*Data below*.
====================

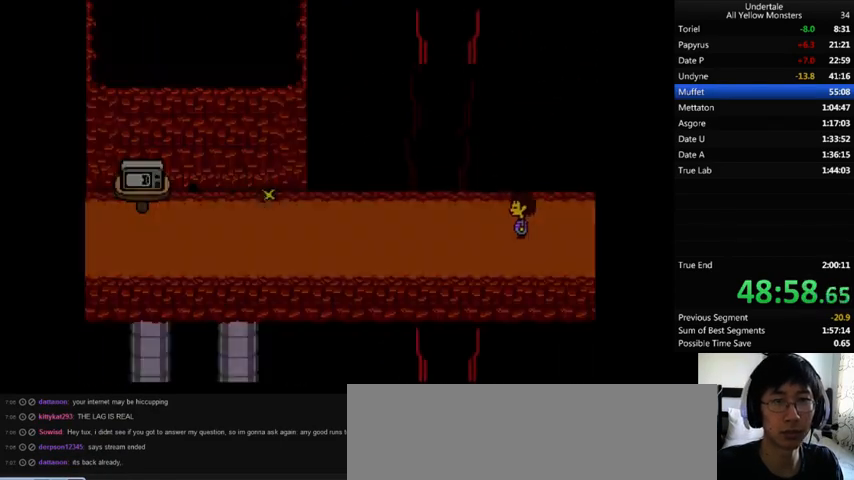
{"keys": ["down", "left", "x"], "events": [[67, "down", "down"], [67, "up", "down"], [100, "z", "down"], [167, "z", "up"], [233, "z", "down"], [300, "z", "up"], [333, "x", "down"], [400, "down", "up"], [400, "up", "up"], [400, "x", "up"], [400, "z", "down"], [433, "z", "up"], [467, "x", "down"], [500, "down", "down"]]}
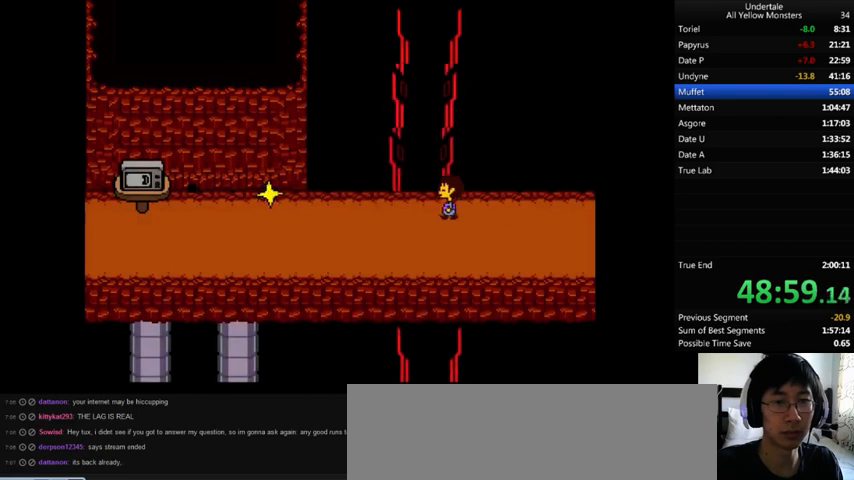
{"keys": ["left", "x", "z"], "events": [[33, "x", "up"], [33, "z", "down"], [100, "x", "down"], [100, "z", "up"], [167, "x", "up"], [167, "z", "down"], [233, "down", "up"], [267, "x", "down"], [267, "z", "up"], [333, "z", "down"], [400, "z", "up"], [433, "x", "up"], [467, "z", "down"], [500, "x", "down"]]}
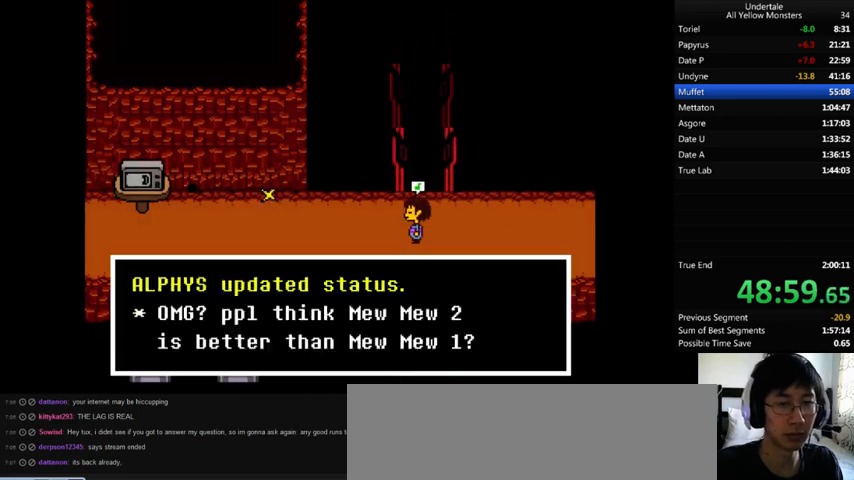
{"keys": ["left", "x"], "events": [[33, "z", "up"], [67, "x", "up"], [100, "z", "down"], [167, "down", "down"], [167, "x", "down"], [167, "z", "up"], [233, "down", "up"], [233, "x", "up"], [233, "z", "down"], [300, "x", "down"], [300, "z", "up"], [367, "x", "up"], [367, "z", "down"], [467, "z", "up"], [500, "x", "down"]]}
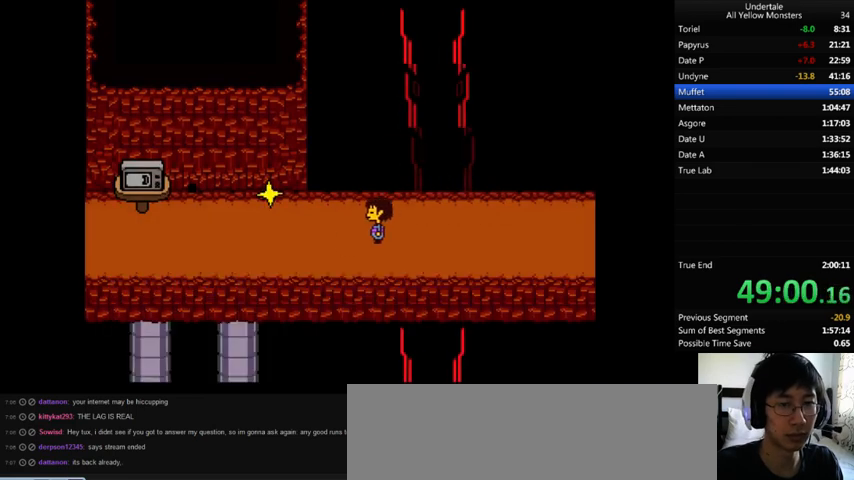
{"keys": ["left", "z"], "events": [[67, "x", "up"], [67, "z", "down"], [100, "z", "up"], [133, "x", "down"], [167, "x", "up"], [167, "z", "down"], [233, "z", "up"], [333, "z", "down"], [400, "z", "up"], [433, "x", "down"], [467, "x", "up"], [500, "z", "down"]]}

====================

*Your objective*. Word for word, restate all of the material above except its pictures.

*Exercise output*.
{"keys": ["down", "left", "x"], "events": [[67, "down", "down"], [67, "up", "down"], [100, "z", "down"], [167, "z", "up"], [233, "z", "down"], [300, "z", "up"], [333, "x", "down"], [400, "down", "up"], [400, "up", "up"], [400, "x", "up"], [400, "z", "down"], [433, "z", "up"], [467, "x", "down"], [500, "down", "down"]]}
{"keys": ["left", "x", "z"], "events": [[33, "x", "up"], [33, "z", "down"], [100, "x", "down"], [100, "z", "up"], [167, "x", "up"], [167, "z", "down"], [233, "down", "up"], [267, "x", "down"], [267, "z", "up"], [333, "z", "down"], [400, "z", "up"], [433, "x", "up"], [467, "z", "down"], [500, "x", "down"]]}
{"keys": ["left", "x"], "events": [[33, "z", "up"], [67, "x", "up"], [100, "z", "down"], [167, "down", "down"], [167, "x", "down"], [167, "z", "up"], [233, "down", "up"], [233, "x", "up"], [233, "z", "down"], [300, "x", "down"], [300, "z", "up"], [367, "x", "up"], [367, "z", "down"], [467, "z", "up"], [500, "x", "down"]]}
{"keys": ["left", "z"], "events": [[67, "x", "up"], [67, "z", "down"], [100, "z", "up"], [133, "x", "down"], [167, "x", "up"], [167, "z", "down"], [233, "z", "up"], [333, "z", "down"], [400, "z", "up"], [433, "x", "down"], [467, "x", "up"], [500, "z", "down"]]}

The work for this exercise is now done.